▶ **Work task 1**: According to the review of Bowie's Introduction to German Philosophy, how many pages does the book use to cover its material?
▶ **Work task 2**: Do these statements agree with the review of Bowie's Introduction to German Philosophy? Answer yes or no for each, quoting the deciding words. (a) The book begins its survey with Kant. (b) The reviewer sees the book's main deficiency as the lack of a clearly defined target audience. (c) The book discusses Bernard Bolzano.
▶ **Work task 3**: Continue the review of Bowie's Introduction to German Philosophy from the point where it stops.
──────── Document segment
Reviewed by Jeffrey Geller, University of North Carolina, Pembroke

2005.02.02


First impressions of Andrew Bowie's Introduction to German Philosophy will be of the breadth of material it covers. Subtitled From Kant to Habermas, it surveys an even wider historical sweep, beginning with Herder and Hamann, whose ideas anticipated Kant and suggested the pattern of responses that would emerge in the Romantic critiques of Idealism. The book also considers the effects of German philosophy outside of Germany, including the Czech philosopher Bernard Bolzano, and (though briefly) such recent figures in the Anglo-American tradition as Donald Davidson, Hilary Putnam, Michael Dummett, and Richard Rorty. Suffice it to say that Bowie covers an impressive array of material, much of it extraordinarily difficult, in this short book. As though that were not enough, he also hopes to reveal the interaction between philosophical trends and the political and social conditions under which they emerged. To accomplish all of this in 269 pages, he must be able to summarize complex arguments concisely and to identify and elaborate the crux of various theses with extreme efficiency and precision. For the most part, he succeeds. The book's main deficiency is that it does not have a clearly defined target audience. Self-advertised as an introduction, it frequently presupposes a degree of familiarity with the subject matter that neither undergraduates nor most graduate students can reasonably be assumed to possess.

Much of the book exhibits the qualities necessary for Bowie to accomplish his ambitious objectives. For example, he summarizes a critical difference between Kant and Hegel in the following admirably condensed passage:

For Kant, existence could not be considered a concept of the same kind as other concepts, because it was itself always required for the true use of a concept. Hegel's argument relies upon the claim that every concept depends for its determinacy upon its relation to other concepts which it is not, so that even the concept of being depends, for example, upon the concept of nothing (90).
────────────────
──────── Dataset section
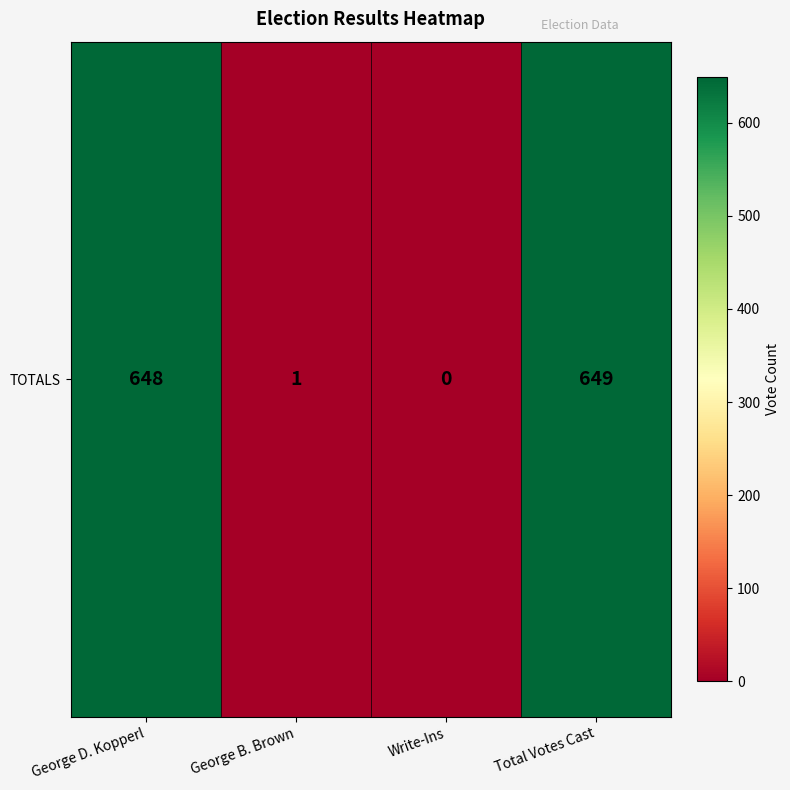

What is the difference between the maximum and minimum values?

649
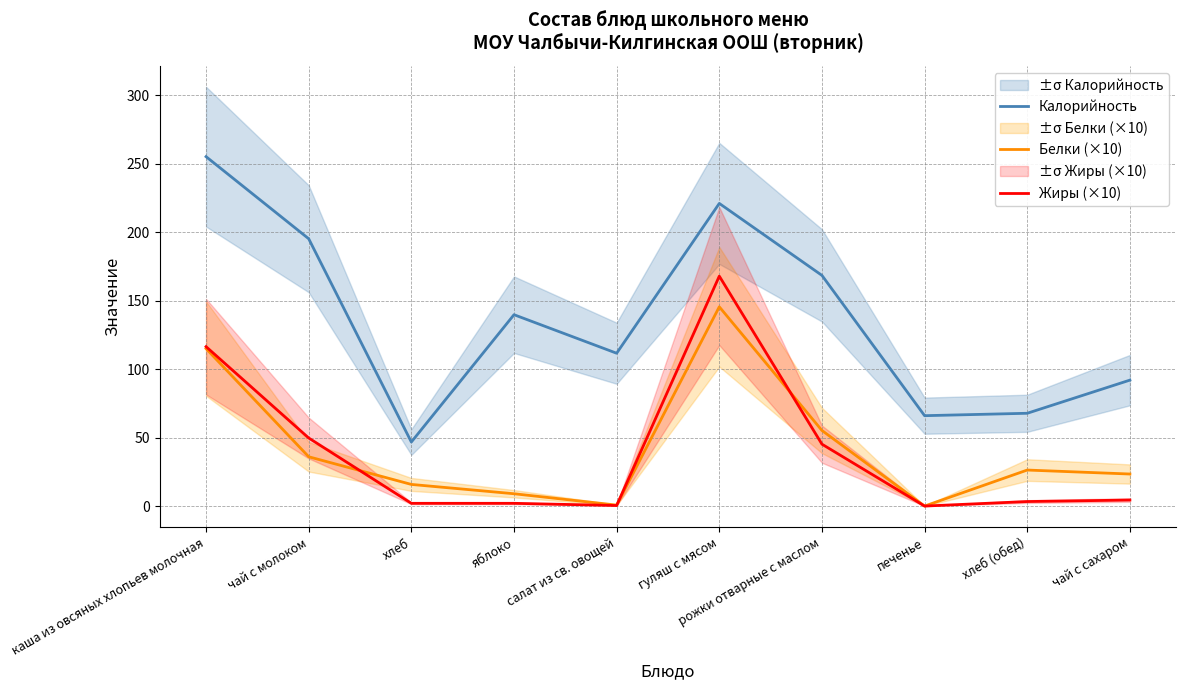

Which series has the largest range (max minus min)?

Калорийность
────────────────
▶ **Response area 1**: 269 pages.

▶ **Response area 2**:
(a) No: "beginning with Herder and Hamann, whose ideas anticipated Kant"
(b) Yes: "The book's main deficiency is that it does not have a clearly defined target audience."
(c) Yes: "including the Czech philosopher Bernard Bolzano"

▶ **Response area 3**:
A few pages later he makes a brief but helpful observation about German Idealists in general:

The aim of thinkers in German Idealism was to overcome the split between thought and the world that seemed to follow from Kant. They sought to do so on the basis of the conviction that thought is able to grasp the real once it has fully grasped its own structures (93).

Moving from Idealism to its Romantic critics, Bowie gives the following summary of their disagreement over irony:

In Hegel's case … irony ceases at the end of the system, because all the negatives lead eventually to the positive recognition that one has exhausted negativity: negativity is the path to the truth. Romantic irony, on the other hand, does not come to an end. The sense that we can never rest with a final certainty becomes the essential fact about our being (99).

An impressive summary of Feuerbach's disagreement with Hegel is contained in the following passage:

Feuerbach's main desire is for the species to realize its potential, much of which depends on the possibilities of sensuous enjoyment and inspiration. Hegel is, for Feuerbach, the last significant modern manifestation of the attempt to sustain the inversion of God and nature that is present in religion (116).

Admirably brief and precise formulations are available with respect to nearly every philosopher addressed. Illustrative quotations could be given with respect to Schopenhauer (107), the early Wittgenstein (174), Husserl (187), Dilthey (200-1), and Heidegger (207), to mention only a few.

Some of the book's deficiencies also spring from its brevity. Occasionally, the presentation is marred by a series of authors' names that will not be familiar to many readers, certainly not to readers using the book as an introduction. For example, having just cited Fichte, Spinoza, and Jacobi in the previous five lines, Bowie proceeds as follows:

In 1783 Jacobi had become involved in a dispute … with the Berlin Enlightenment philosopher, Moses Mendelssohn. The dispute was over the claim that G. E. Lessing (1729-81) had admitted to being a Spinozist (73).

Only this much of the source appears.